Этот слух дошел и до настоятеля Исаака, хотя до него монахам пришлось бы не дошептываться, а докрикиваться. Исааку было уже за семьдесят, и его седая борода почти доходила ему до пояса. Но он занимал свою должность уже более двадцати лет, а до этого тридцать лет был простым монахом. Он узнавал о мыслях своих подчиненных еще до того, как они приходили в голову им самим.
Исаак повернулся к своему эконому, в котором видел возможного преемника:
-- На этот раз, Иоанн, будет очень плохо. Я это чувствую.
Эконом пожал плечами:
-- Будет так, отец настоятель, как велит Бог. -- Он был вдвое моложе настоятеля, круглолиц, и всегда улыбался. Слова, которые в других устах были бы пророчеством ужаса, прозвучали как предвестие удачи.
Однако бодрее Исаак не стал:
-- Уж не решил ли Бог с нами, христианами, покончить?
-- Персы приходили в Ир-Рухайю и раньше, -- уверенно сказал Иоанн. -- Приходили, разбойничали, и снова уходили. Когда их поход кончался, они возвращались к себе домой, и жизнь снова возобновлялась.
-- Я был здесь и все это видел, -- согласился с ним Исаак. -- Они приходили в правление молодого Юстина, и Тиберия, и Маврикия. Как ты верно заметил, они скоро уходили сами, или же их прогоняли. Но с тех пор, как этот нелюдь Фока проложил себе убийствами дорогу к трону Римской империи...
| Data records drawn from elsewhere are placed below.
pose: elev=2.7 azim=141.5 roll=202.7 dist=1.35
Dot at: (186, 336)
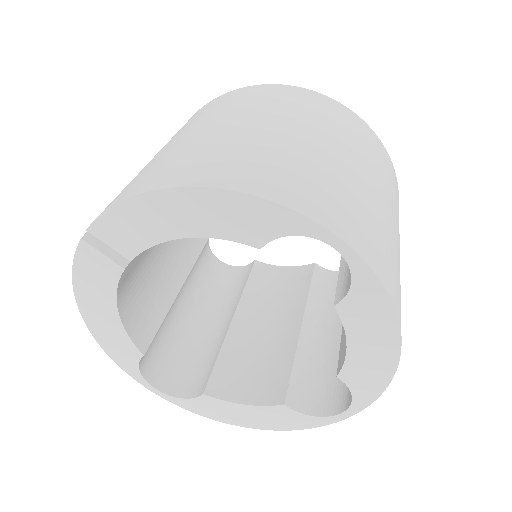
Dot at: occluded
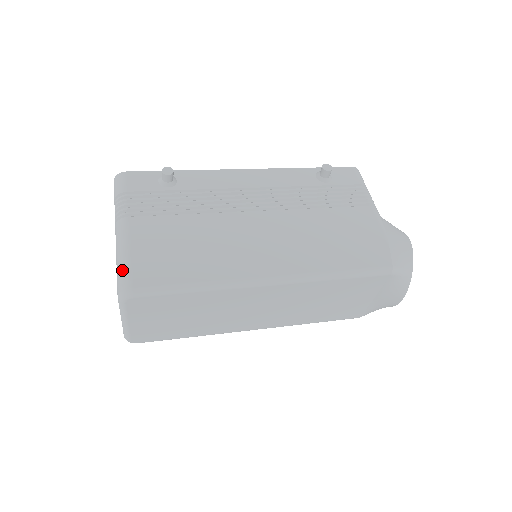
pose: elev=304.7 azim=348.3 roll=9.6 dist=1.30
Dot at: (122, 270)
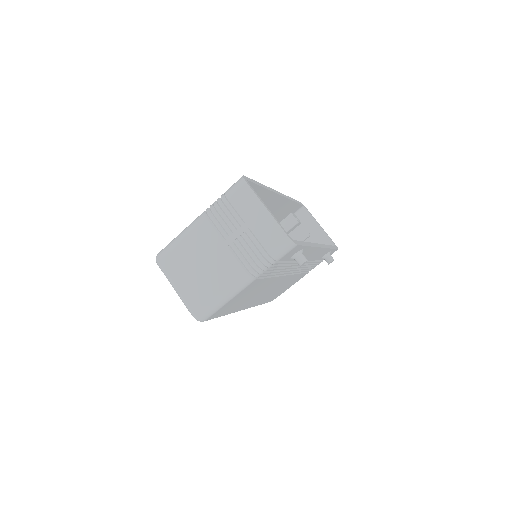
Dot at: (214, 309)
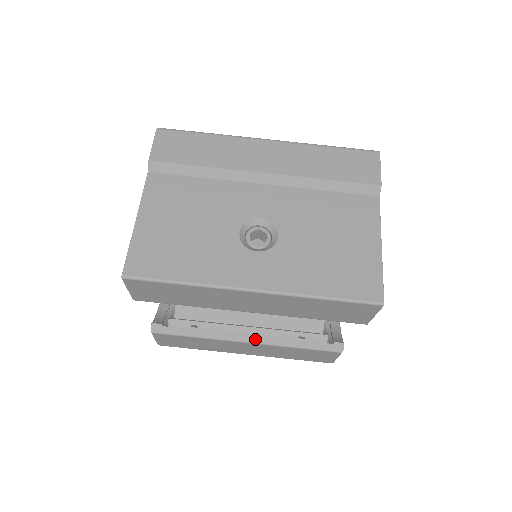
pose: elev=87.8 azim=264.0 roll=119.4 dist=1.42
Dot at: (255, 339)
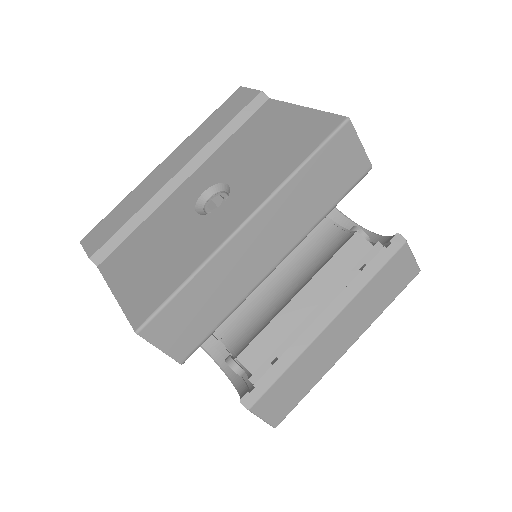
Dot at: (332, 312)
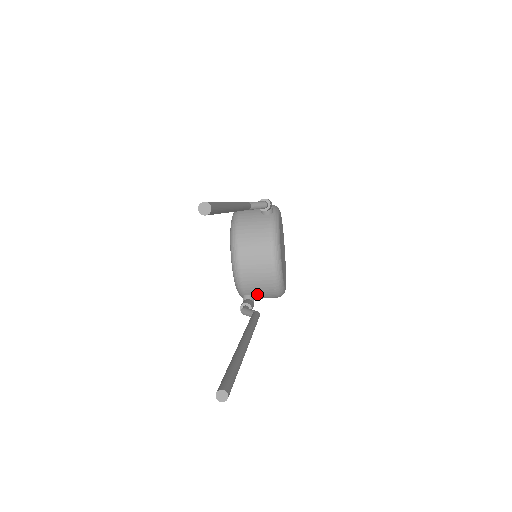
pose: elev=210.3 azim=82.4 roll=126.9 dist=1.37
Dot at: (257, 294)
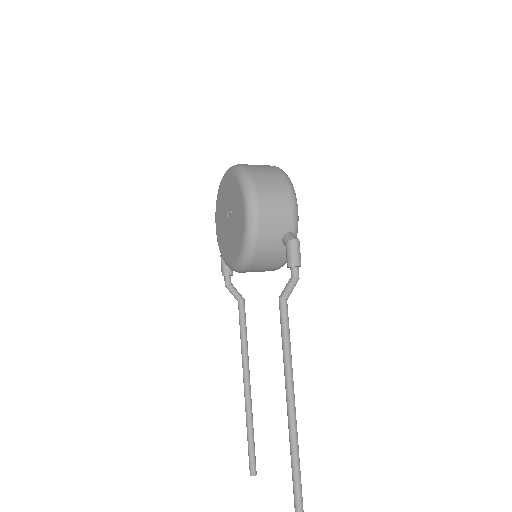
Dot at: occluded
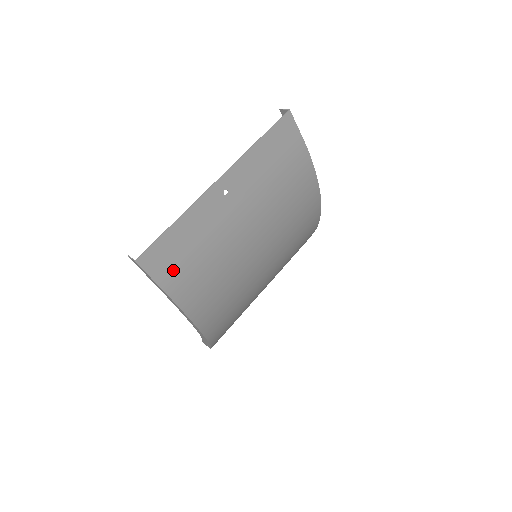
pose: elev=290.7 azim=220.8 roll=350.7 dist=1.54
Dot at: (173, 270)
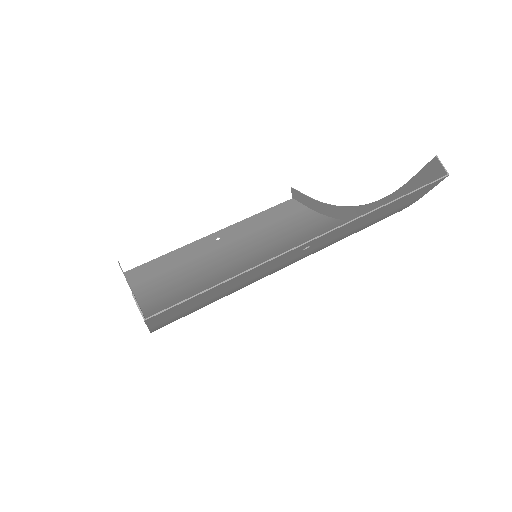
Dot at: (179, 315)
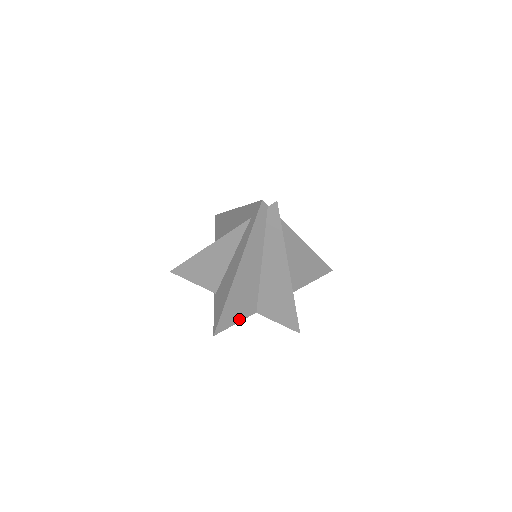
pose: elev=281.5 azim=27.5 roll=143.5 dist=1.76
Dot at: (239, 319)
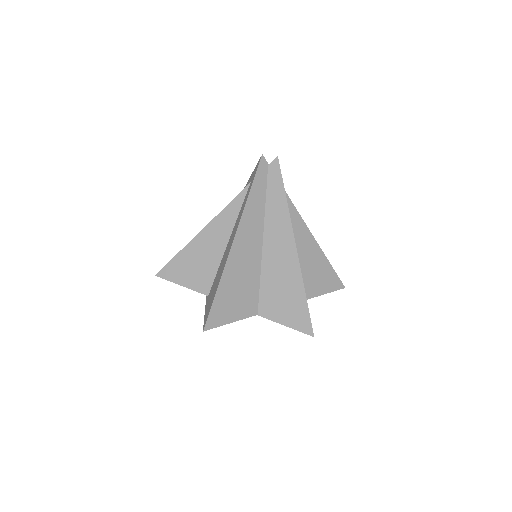
Dot at: (236, 317)
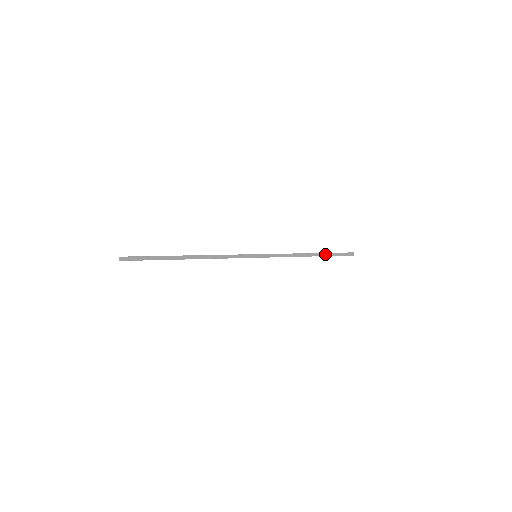
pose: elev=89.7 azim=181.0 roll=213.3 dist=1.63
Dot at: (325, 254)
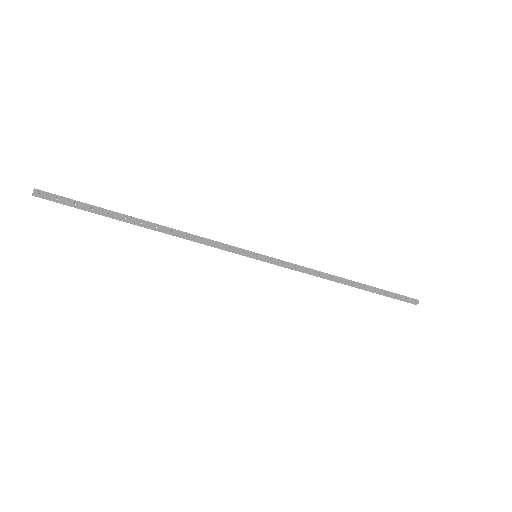
Dot at: (370, 287)
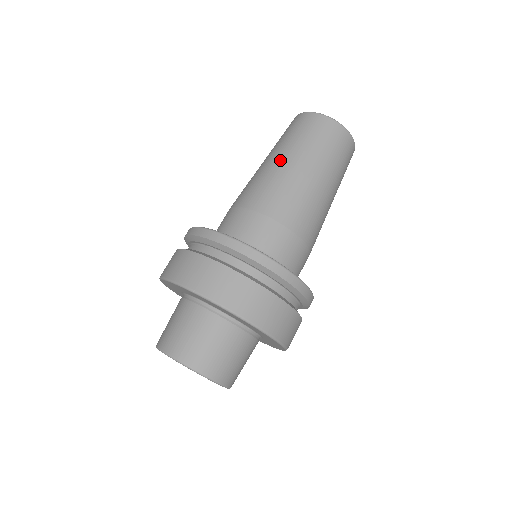
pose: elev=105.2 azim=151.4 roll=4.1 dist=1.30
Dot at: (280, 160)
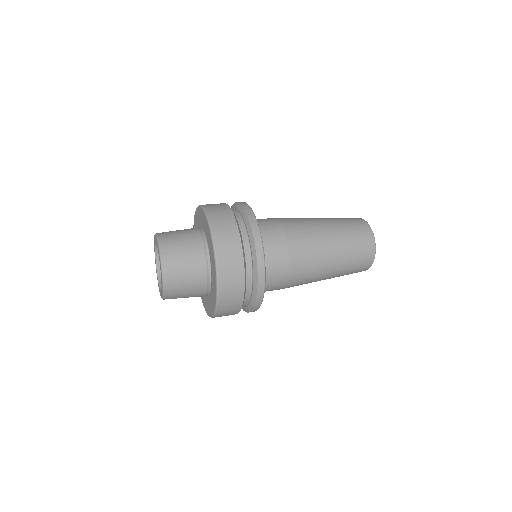
Dot at: (324, 223)
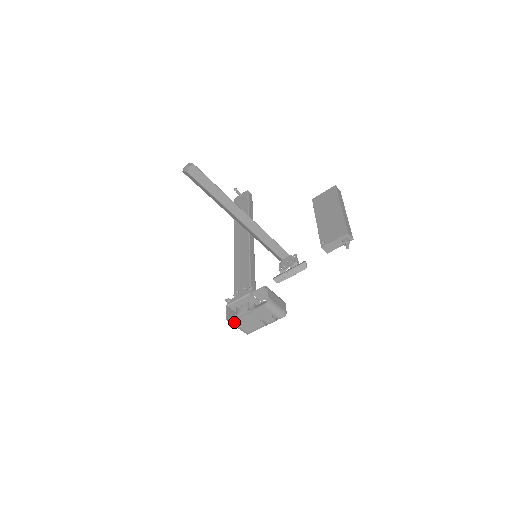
-- Ш-ш-ш. -- Иоанн оглянулся по сторонам. Поблизости находился лишь один монах, копающийся на четвереньках в монастырском саду. -- Никогда не известно, кто может тебя услышать.
-- Я уже слишком стар, Иоанн, чтобы бояться шпионов, -- усмехаясь, сказал настоятель. Как раз в это мгновение монах в саду присел на корточки, чтобы вытереть рукавом рясы пот со своего выразительного смуглого лица. Исаак усмехнулся снова: -- И разве можно себе представить всерьез, что нас предаст он?
Засмеялся и Иоанн:
-- Вот этот? Нет, тут мне возразить нечего. С тех пор, как он к нам пришел, так только и думает, что о своих гимнах.
-- И мне не в чем его упрекнуть, ибо они есть дар Божий, -- сказал Исаак. -- Воистину умение так прекрасно воспевать хвалу Господу снизошло на него свыше. Ведь он не знал по-гречески ни слова, когда оставил свое жуткое язычество, чтобы стать христианином и монахом. Говорят, Роман Сладкопевец тоже был новообращенным -- урожденным евреем.
-- Я думаю, некоторые из гимнов нашего брата не хуже, чем у Сладкопевца, -- сказал Иоанн. -- Может быть, познав Христа уже в зрелом возрасте, они любят Его еще больше.
-- Возможно, это так, -- задумчиво сказал Исаак. Монах в саду вернулся к своей работе, а настоятель -- к своим переживаниям: -- Когда я был моложе, всем было известно, что персы -- налетчики, а не завоеватели. Рано или поздно наши воины прогоняли их назад. А вот на этот раз, думаю, они пришли, чтобы остаться.
Улыбчивое лицо Иоанна мало подходило для выражения тревоги, но сейчас она на нем проступила:
-- Может быть, ты и прав, отец настоятель. После того, как против Фоки востал полководец Нерсес, а на Нерсеса напал Герман, а Германа и Леонтия разбили персы...
--...А Фока нарушил обещание отпустить Нерсеса, которое дал собственный брат императора, и сжег Нерсеса живьем, а Германа за поражение от персов постригли в монахи... -- продолжил Исаак невеселый список римских несчастий. -- В итоге наши войска представляют собой жалкий сброд. Это я о тех, которые еще не разбежались. И кто же теперь в силах прогнать воинов царя Хосрова из империи?
Иоанн посмотрел по сторонам и понизил голос так, что Исааку пришлось наклониться к нему очень близко:
-- Может, оно и к лучшему, если они останутся. Я вот думаю, -- продолжил он грустно и вместе с тем мечтательно, -- а вдруг этот молодой человек, который с ними -- и впрямь сын Маврикия Феодосий? Пусть за ним и стоят персы, а все же он будет лучше Фоки.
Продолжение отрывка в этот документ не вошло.